### Household object detections

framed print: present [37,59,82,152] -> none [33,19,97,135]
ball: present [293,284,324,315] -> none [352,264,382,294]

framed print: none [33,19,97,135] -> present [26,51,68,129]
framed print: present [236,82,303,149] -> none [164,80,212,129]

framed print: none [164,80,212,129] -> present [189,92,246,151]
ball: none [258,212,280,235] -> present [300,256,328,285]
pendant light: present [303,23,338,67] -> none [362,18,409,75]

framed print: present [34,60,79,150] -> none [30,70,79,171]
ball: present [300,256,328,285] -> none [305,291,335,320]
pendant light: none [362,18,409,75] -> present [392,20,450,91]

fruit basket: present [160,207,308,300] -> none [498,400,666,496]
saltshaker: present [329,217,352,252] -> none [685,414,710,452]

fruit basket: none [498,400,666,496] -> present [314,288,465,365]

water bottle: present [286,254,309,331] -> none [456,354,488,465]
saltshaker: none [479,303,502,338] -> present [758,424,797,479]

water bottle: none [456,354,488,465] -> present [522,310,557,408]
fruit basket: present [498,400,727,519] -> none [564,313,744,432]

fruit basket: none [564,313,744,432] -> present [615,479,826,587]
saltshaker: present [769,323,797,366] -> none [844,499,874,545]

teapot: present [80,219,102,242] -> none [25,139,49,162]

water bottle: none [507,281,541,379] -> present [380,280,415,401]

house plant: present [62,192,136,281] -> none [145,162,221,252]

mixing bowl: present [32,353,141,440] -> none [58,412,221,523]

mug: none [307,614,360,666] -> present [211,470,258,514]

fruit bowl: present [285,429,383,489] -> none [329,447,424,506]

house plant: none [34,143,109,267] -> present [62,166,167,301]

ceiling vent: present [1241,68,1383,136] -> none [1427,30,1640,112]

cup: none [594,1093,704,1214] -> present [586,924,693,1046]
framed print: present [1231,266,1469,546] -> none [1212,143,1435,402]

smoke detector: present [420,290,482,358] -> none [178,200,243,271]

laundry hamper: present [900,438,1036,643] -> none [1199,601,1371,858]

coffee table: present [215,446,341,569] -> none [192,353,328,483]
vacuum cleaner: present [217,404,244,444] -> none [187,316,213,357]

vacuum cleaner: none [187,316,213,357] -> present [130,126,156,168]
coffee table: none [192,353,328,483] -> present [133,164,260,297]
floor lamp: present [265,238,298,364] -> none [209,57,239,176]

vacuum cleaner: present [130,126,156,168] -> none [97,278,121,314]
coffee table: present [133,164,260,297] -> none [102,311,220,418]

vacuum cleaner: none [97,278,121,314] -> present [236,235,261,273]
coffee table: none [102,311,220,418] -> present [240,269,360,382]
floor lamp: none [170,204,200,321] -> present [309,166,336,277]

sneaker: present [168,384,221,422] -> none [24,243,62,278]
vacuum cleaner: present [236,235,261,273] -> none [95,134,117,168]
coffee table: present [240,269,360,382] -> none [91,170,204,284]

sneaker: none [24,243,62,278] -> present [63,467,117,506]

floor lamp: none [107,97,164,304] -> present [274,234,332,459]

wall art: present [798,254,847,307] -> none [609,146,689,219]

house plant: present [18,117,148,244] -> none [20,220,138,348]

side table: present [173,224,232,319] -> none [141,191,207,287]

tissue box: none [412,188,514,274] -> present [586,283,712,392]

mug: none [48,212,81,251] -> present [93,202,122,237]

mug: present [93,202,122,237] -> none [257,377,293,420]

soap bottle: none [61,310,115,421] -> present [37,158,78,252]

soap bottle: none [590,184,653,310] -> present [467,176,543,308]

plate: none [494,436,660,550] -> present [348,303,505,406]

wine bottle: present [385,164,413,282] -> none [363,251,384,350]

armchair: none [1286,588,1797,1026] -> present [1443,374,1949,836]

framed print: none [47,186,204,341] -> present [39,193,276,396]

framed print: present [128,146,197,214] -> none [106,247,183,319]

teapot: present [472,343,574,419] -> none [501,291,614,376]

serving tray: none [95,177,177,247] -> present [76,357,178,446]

### WHAT THE TASK REQUIRES
Print all of the entries exactly as they are written.

### EXERCISE ANSWER
framed print: present [37,59,82,152] -> none [33,19,97,135]
ball: present [293,284,324,315] -> none [352,264,382,294]

framed print: none [33,19,97,135] -> present [26,51,68,129]
framed print: present [236,82,303,149] -> none [164,80,212,129]

framed print: none [164,80,212,129] -> present [189,92,246,151]
ball: none [258,212,280,235] -> present [300,256,328,285]
pendant light: present [303,23,338,67] -> none [362,18,409,75]

framed print: present [34,60,79,150] -> none [30,70,79,171]
ball: present [300,256,328,285] -> none [305,291,335,320]
pendant light: none [362,18,409,75] -> present [392,20,450,91]

fruit basket: present [160,207,308,300] -> none [498,400,666,496]
saltshaker: present [329,217,352,252] -> none [685,414,710,452]

fruit basket: none [498,400,666,496] -> present [314,288,465,365]

water bottle: present [286,254,309,331] -> none [456,354,488,465]
saltshaker: none [479,303,502,338] -> present [758,424,797,479]

water bottle: none [456,354,488,465] -> present [522,310,557,408]
fruit basket: present [498,400,727,519] -> none [564,313,744,432]

fruit basket: none [564,313,744,432] -> present [615,479,826,587]
saltshaker: present [769,323,797,366] -> none [844,499,874,545]

teapot: present [80,219,102,242] -> none [25,139,49,162]

water bottle: none [507,281,541,379] -> present [380,280,415,401]

house plant: present [62,192,136,281] -> none [145,162,221,252]

mixing bowl: present [32,353,141,440] -> none [58,412,221,523]

mug: none [307,614,360,666] -> present [211,470,258,514]

fruit bowl: present [285,429,383,489] -> none [329,447,424,506]

house plant: none [34,143,109,267] -> present [62,166,167,301]

ceiling vent: present [1241,68,1383,136] -> none [1427,30,1640,112]

cup: none [594,1093,704,1214] -> present [586,924,693,1046]
framed print: present [1231,266,1469,546] -> none [1212,143,1435,402]

smoke detector: present [420,290,482,358] -> none [178,200,243,271]

laundry hamper: present [900,438,1036,643] -> none [1199,601,1371,858]

coffee table: present [215,446,341,569] -> none [192,353,328,483]
vacuum cleaner: present [217,404,244,444] -> none [187,316,213,357]

vacuum cleaner: none [187,316,213,357] -> present [130,126,156,168]
coffee table: none [192,353,328,483] -> present [133,164,260,297]
floor lamp: present [265,238,298,364] -> none [209,57,239,176]

vacuum cleaner: present [130,126,156,168] -> none [97,278,121,314]
coffee table: present [133,164,260,297] -> none [102,311,220,418]

vacuum cleaner: none [97,278,121,314] -> present [236,235,261,273]
coffee table: none [102,311,220,418] -> present [240,269,360,382]
floor lamp: none [170,204,200,321] -> present [309,166,336,277]

sneaker: present [168,384,221,422] -> none [24,243,62,278]
vacuum cleaner: present [236,235,261,273] -> none [95,134,117,168]
coffee table: present [240,269,360,382] -> none [91,170,204,284]

sneaker: none [24,243,62,278] -> present [63,467,117,506]

floor lamp: none [107,97,164,304] -> present [274,234,332,459]

wall art: present [798,254,847,307] -> none [609,146,689,219]

house plant: present [18,117,148,244] -> none [20,220,138,348]

side table: present [173,224,232,319] -> none [141,191,207,287]

tissue box: none [412,188,514,274] -> present [586,283,712,392]

mug: none [48,212,81,251] -> present [93,202,122,237]

mug: present [93,202,122,237] -> none [257,377,293,420]

soap bottle: none [61,310,115,421] -> present [37,158,78,252]

soap bottle: none [590,184,653,310] -> present [467,176,543,308]

plate: none [494,436,660,550] -> present [348,303,505,406]

wine bottle: present [385,164,413,282] -> none [363,251,384,350]

armchair: none [1286,588,1797,1026] -> present [1443,374,1949,836]

framed print: none [47,186,204,341] -> present [39,193,276,396]

framed print: present [128,146,197,214] -> none [106,247,183,319]

teapot: present [472,343,574,419] -> none [501,291,614,376]

serving tray: none [95,177,177,247] -> present [76,357,178,446]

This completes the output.